**EXERCISE 1**
Retype every line of the classification listing below word for word, and leave out the pictures.

**PASSAGE**
————

And then this next slide, if we’re in the conversation about how does one become a millionaire, just thinking about the power of investing over time. So this chart assumes a 10% annual return, how little you would have to invest every single month to reach a million [00:18:00] if you have the power of time on your side. For folks who are looking for resources, I really like to have things that are complicated like investing explained in the voice of young people. So the next slide shows one of my favorite favorite little YouTubers, and this is Sunoa and Melea who run a channel called Our Rich Journey Junior. And they’re actually the children of two of my favorite [00:18:30] bloggers who are early retirees as well. And they retired early with school-aged children, these two. And so the kids have a channel, and in this one they talk about the power of index funds. 


So if you were looking at the previous slides, I’m wondering, well, how might I get a 10% return year after year without taking on a bunch of risk? Index funds is the way to do that. And so these girls do a really great job of explaining, well what is an index fund? And they have the little candies to talk about [00:19:00] automatic diversification and lower risk. And the next slide for the adults among us, just a reminder that the power of taking a simple route to wealth is espoused by folks who do this professionally for a living. So those of us who know or have heard of Warren Buffet, who is a billionaire, who certainly has created wealth by choosing individual stocks [00:19:30] or playing the investing game, which is something that so many of us think of when we think of investing. Even someone who’s an expert at that says that if all you did was invest in an index fund, you could actually outperform most professional investors.

————

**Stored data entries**
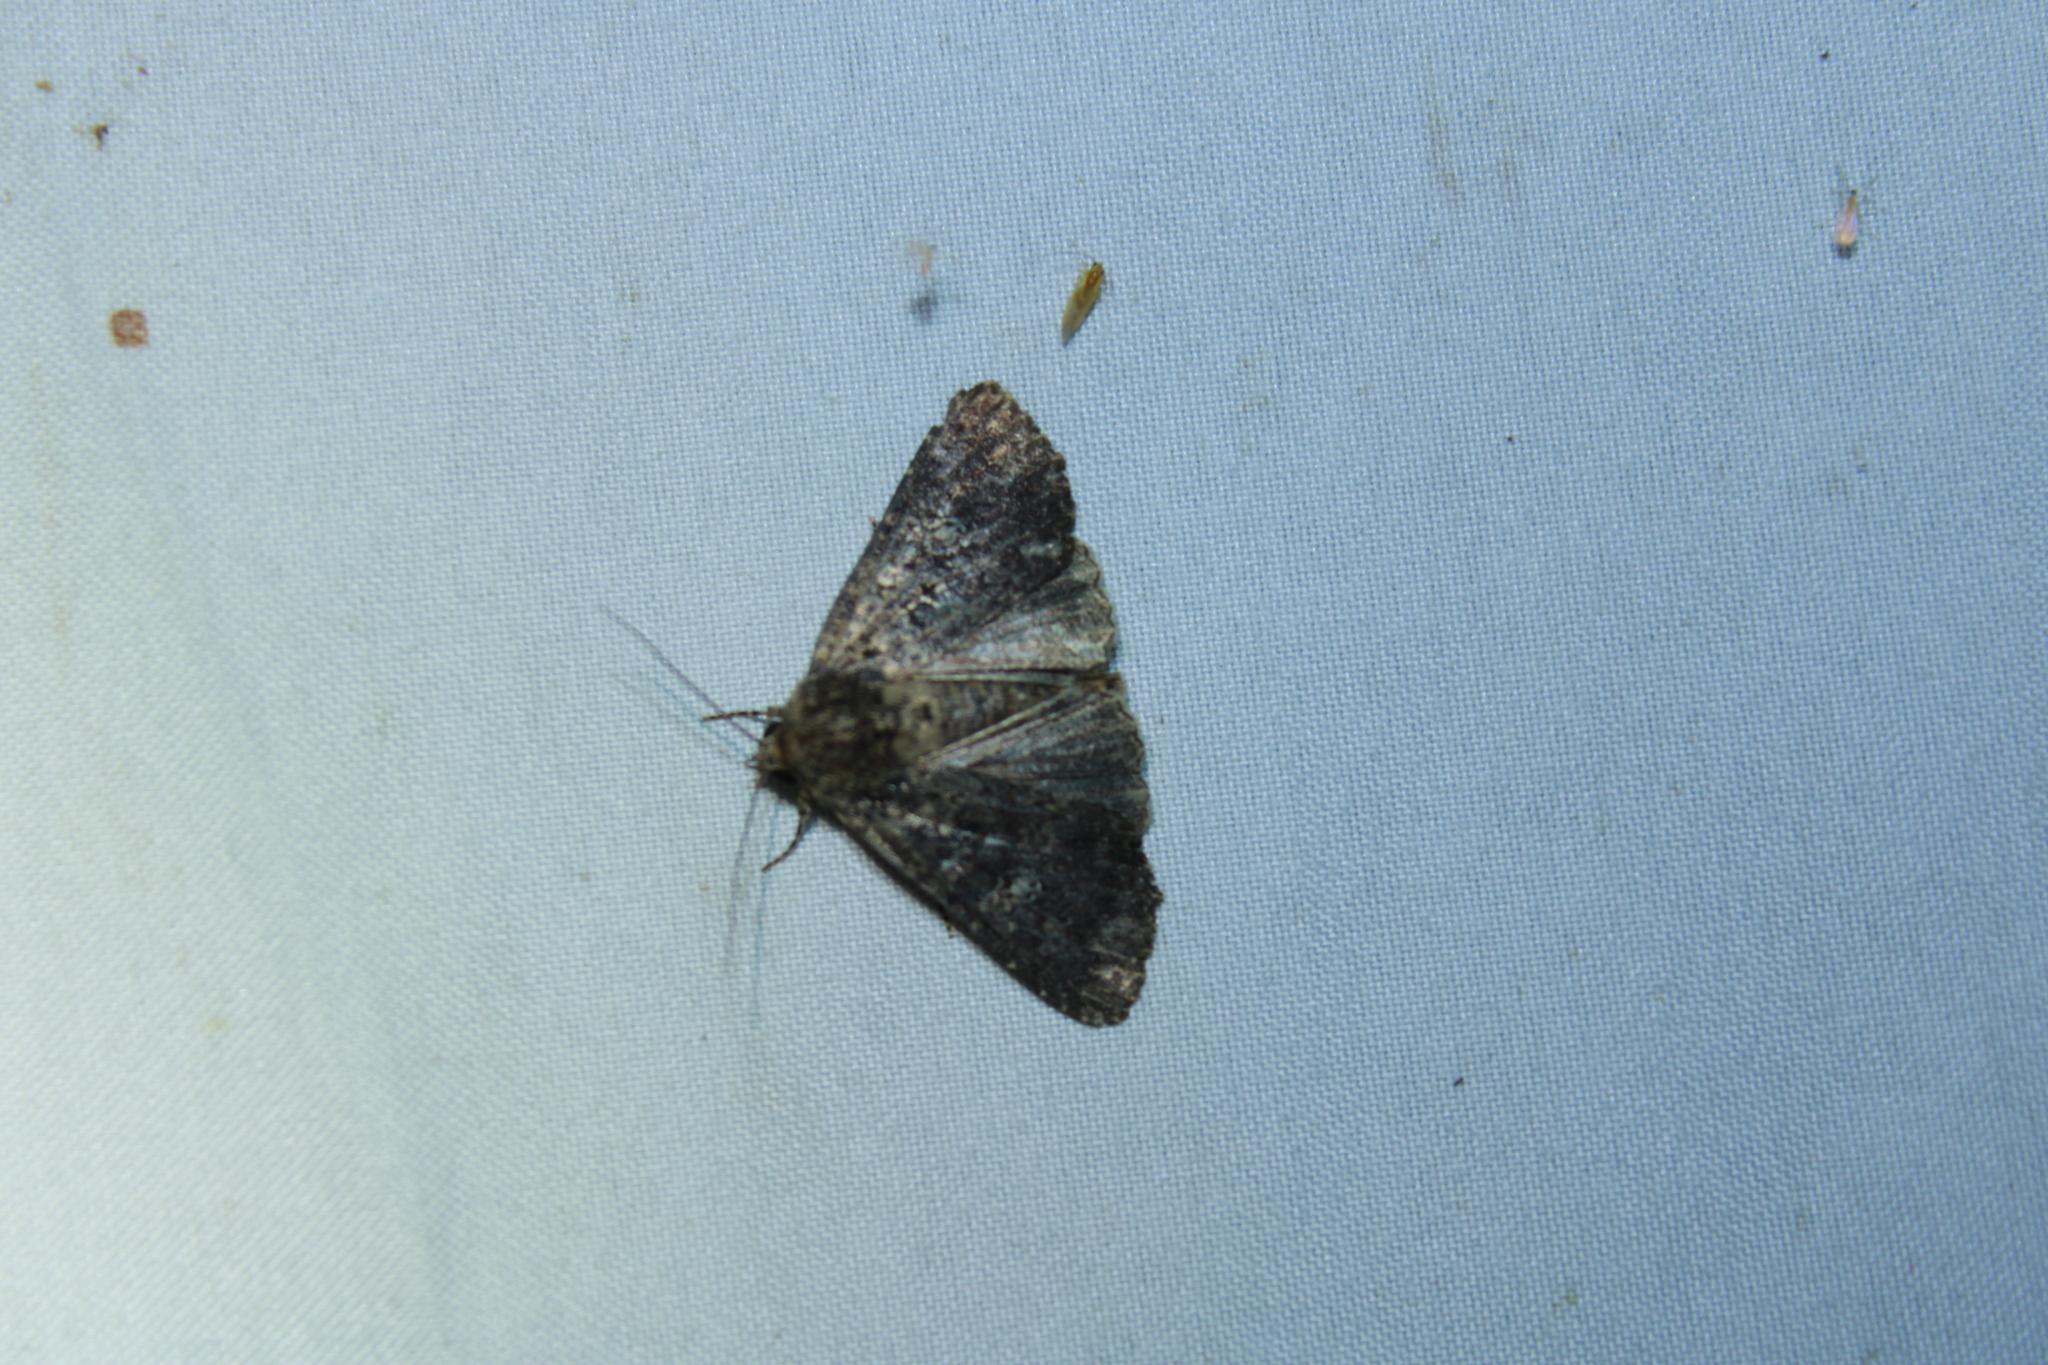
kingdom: Animalia
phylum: Arthropoda
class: Insecta
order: Lepidoptera
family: Noctuidae
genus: Condica
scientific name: Condica vecors
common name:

————

**EXERCISE 2**
Echo the whole talk about investing above, word for word from start to finish.

**CORRECT RESULT 1**
kingdom: Animalia
phylum: Arthropoda
class: Insecta
order: Lepidoptera
family: Noctuidae
genus: Condica
scientific name: Condica vecors
common name:

**CORRECT RESULT 2**
And then this next slide, if we’re in the conversation about how does one become a millionaire, just thinking about the power of investing over time. So this chart assumes a 10% annual return, how little you would have to invest every single month to reach a million [00:18:00] if you have the power of time on your side. For folks who are looking for resources, I really like to have things that are complicated like investing explained in the voice of young people. So the next slide shows one of my favorite favorite little YouTubers, and this is Sunoa and Melea who run a channel called Our Rich Journey Junior. And they’re actually the children of two of my favorite [00:18:30] bloggers who are early retirees as well. And they retired early with school-aged children, these two. And so the kids have a channel, and in this one they talk about the power of index funds. 


So if you were looking at the previous slides, I’m wondering, well, how might I get a 10% return year after year without taking on a bunch of risk? Index funds is the way to do that. And so these girls do a really great job of explaining, well what is an index fund? And they have the little candies to talk about [00:19:00] automatic diversification and lower risk. And the next slide for the adults among us, just a reminder that the power of taking a simple route to wealth is espoused by folks who do this professionally for a living. So those of us who know or have heard of Warren Buffet, who is a billionaire, who certainly has created wealth by choosing individual stocks [00:19:30] or playing the investing game, which is something that so many of us think of when we think of investing. Even someone who’s an expert at that says that if all you did was invest in an index fund, you could actually outperform most professional investors.